== Segment start ==

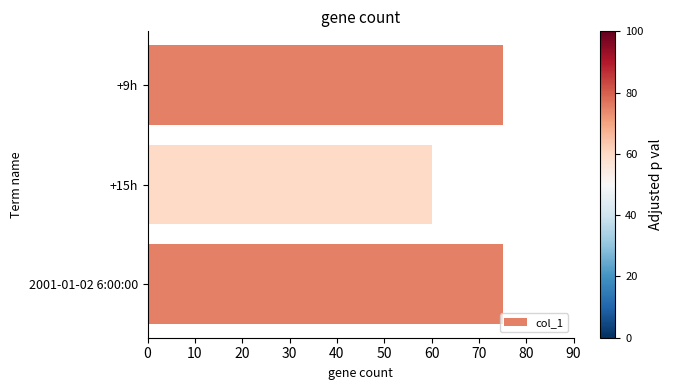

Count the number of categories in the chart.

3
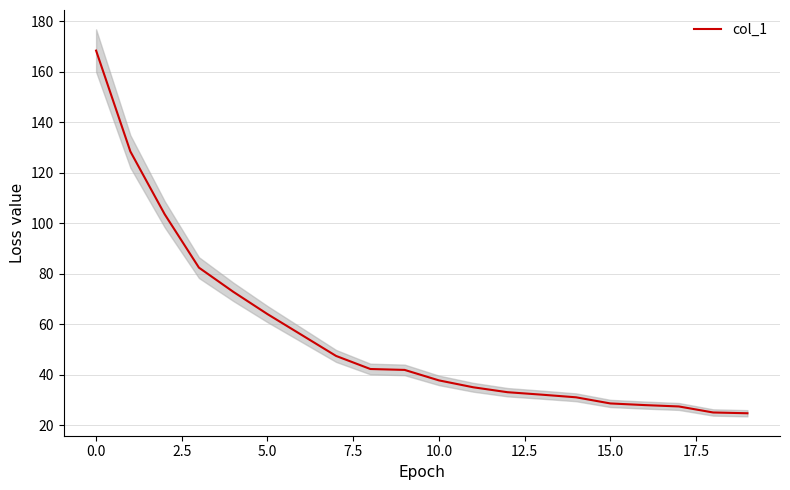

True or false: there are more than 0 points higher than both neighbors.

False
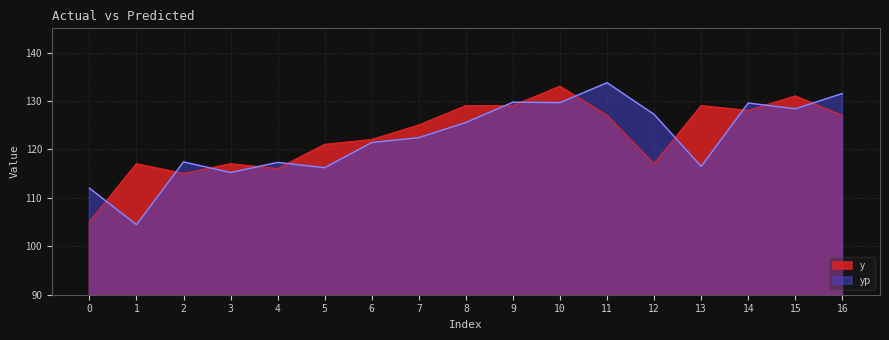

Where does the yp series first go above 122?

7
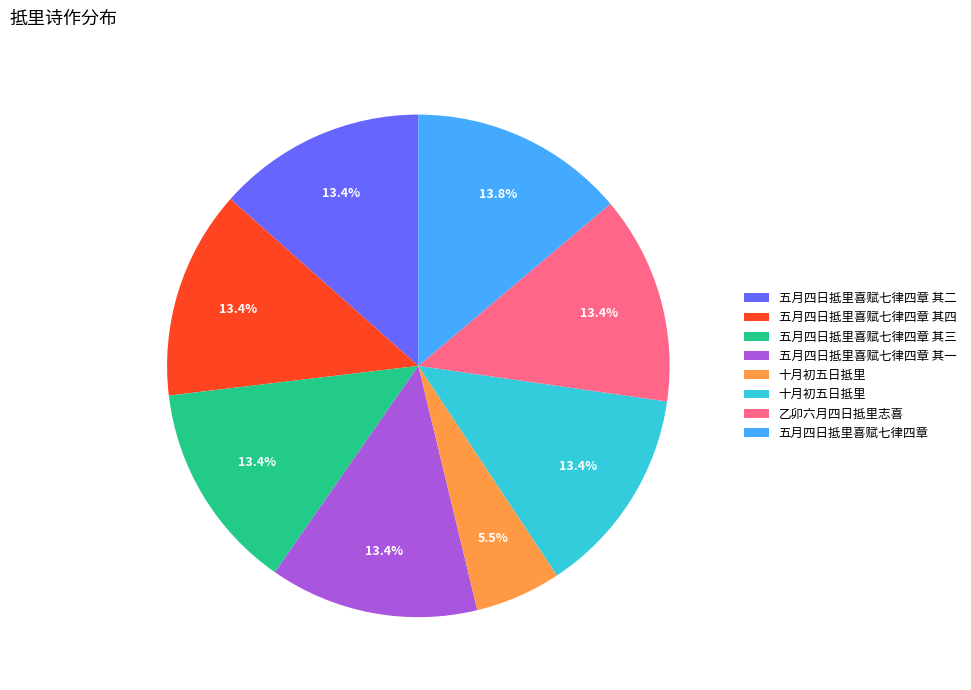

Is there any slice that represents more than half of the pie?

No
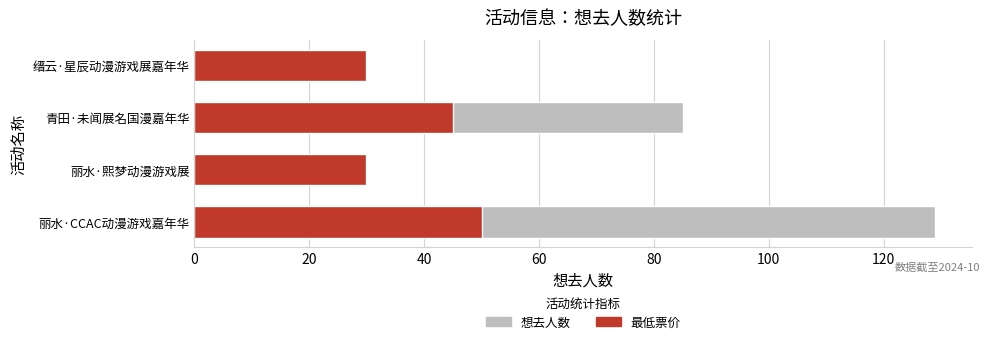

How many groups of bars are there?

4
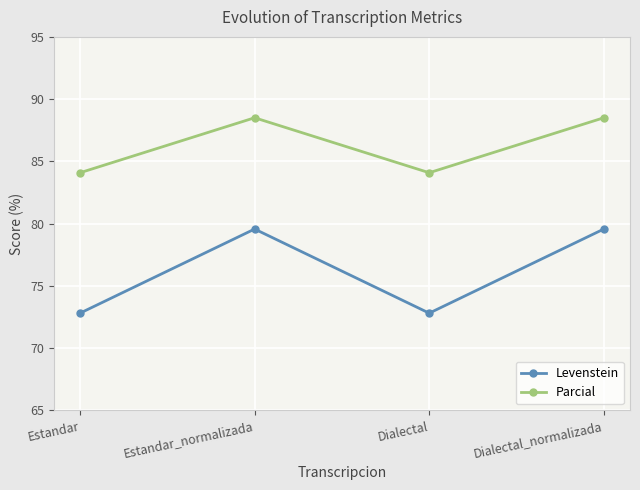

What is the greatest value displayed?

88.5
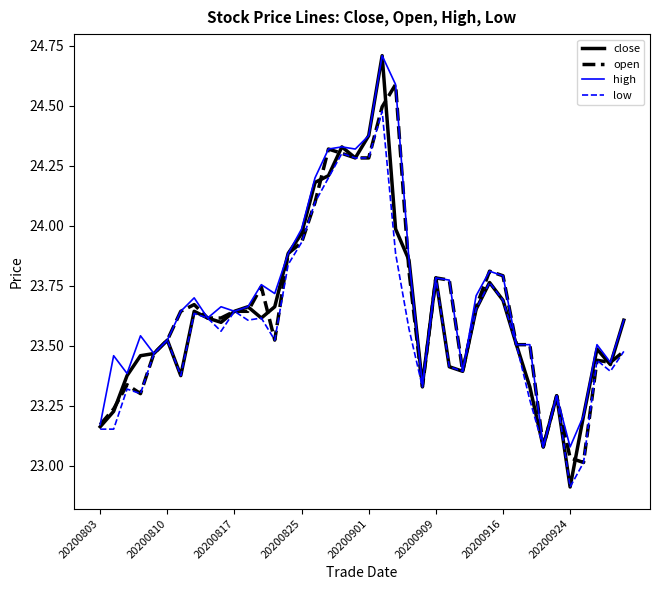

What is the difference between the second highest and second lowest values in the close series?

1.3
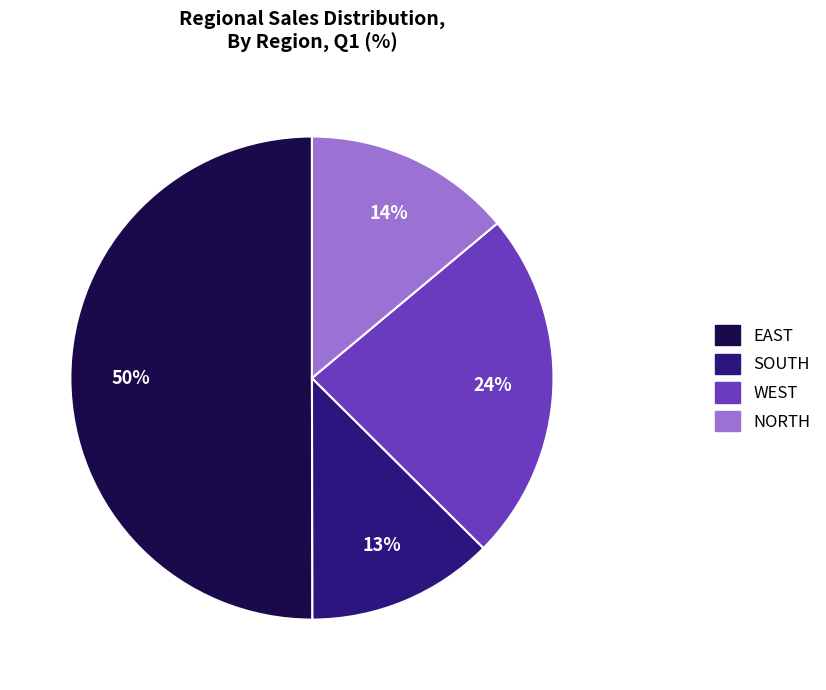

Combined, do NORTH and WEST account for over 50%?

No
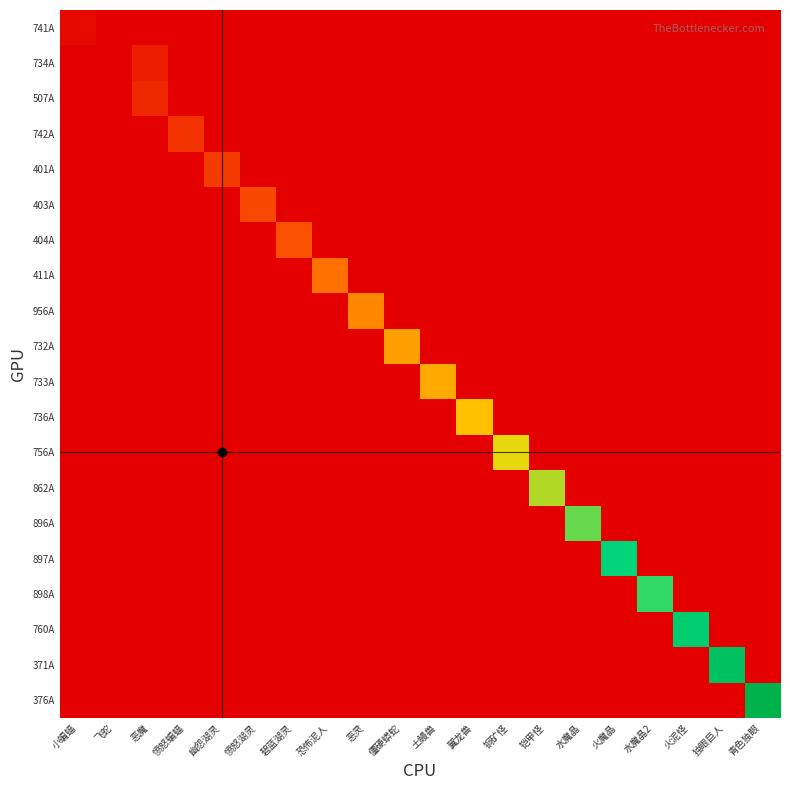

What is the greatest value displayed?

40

== Segment end ==

GOAL OF THE EXERCISE -
Write out every line of the records above verbatim, omitting the pictures.

ANSWER TO THE EXERCISE -
Count the number of categories in the chart.

3

True or false: there are more than 0 points higher than both neighbors.

False

Where does the yp series first go above 122?

7

Is there any slice that represents more than half of the pie?

No

How many groups of bars are there?

4

What is the greatest value displayed?

88.5

What is the difference between the second highest and second lowest values in the close series?

1.3

Combined, do NORTH and WEST account for over 50%?

No

What is the greatest value displayed?

40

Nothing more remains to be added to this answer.